Quantum Mechanical Interpretation of Intermolecular Vibrational Modes of Crystalline Poly-(R)-3-Hydroxybutyrate Observed in Low-Frequency Raman and Terahertz Spectra

Abstract

Low-frequency vibrational bands observed in the Raman and terahertz (THz) spectra in the region of 50-150 cm(-1) of crystalline powder poly-(R)-3-hydroxybutyrate (PHB) were assigned based on comparisons of the Raman and THz spectra, polarization directions of THz absorption spectra, and their congruities to quantum mechanically (QM) calculated spectra. This combination, Raman and THz spectroscopies and the QM simulations, has been rarely adopted in spite of its potential of reliable assignments of the vibrational bands. The QM simulation of a spectrum has already been popular in vibrational spectroscopies, but for low-frequency bands of polymers it is still a difficult task due to its large scales of systems and a fact that interactions among polymer chains should be considered in the calculation. In this study, the spectral calculations with the aid of the Cartesian-coordinate tensor transfer (CCT) method were applied successfully to the crystalline PHB, which include the explicit consideration of an intermolecular interaction among helical polymer chains. The agreements between the calculations and the experiments are good in both the Raman and THz spectra in terms of spectral shapes, frequencies, and intensities. A Raman active band at 79 cm(-1) was assigned to the intermolecular vibrational mode of the out-of-plane C═O + CH(3) vibration.
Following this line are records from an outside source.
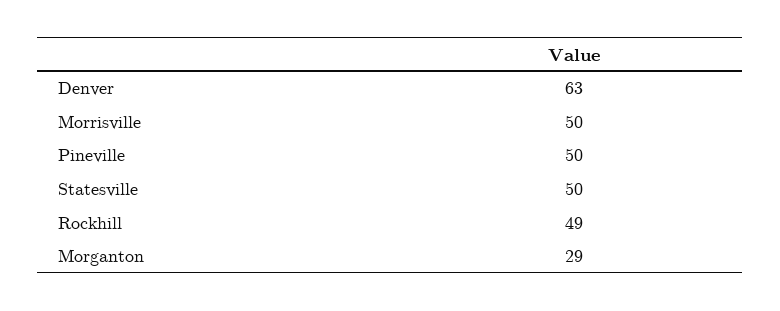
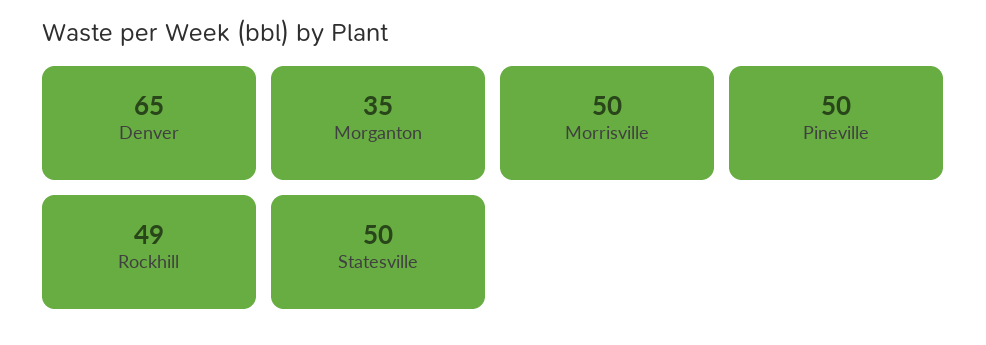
  {
-   "Denver": 63,
+   "Denver": 65,
    "Morrisville": 50,
    "Pineville": 50,
    "Statesville": 50,
    "Rockhill": 49,
-   "Morganton": 29
+   "Morganton": 35
  }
A polarization state of the corresponding far-infrared absorption band at ∼82 cm(-1), perpendicular to the helix-elongation direction of PHB, was reproduced only under the explicit correction, which indicates that this polarized band originates from the interaction among the polymer chains. The calculation explored that the polarization direction of this band was along the a axis, which is consistent with the direction in which weak intermolecular hydrogen bonds are suggested between the C═O and CH(3) groups of two parallel polymer chains. The results obtained here have confirmed sensitivity of the low-frequency vibrational bands to the weak hydrogen bonds among the polymer chains.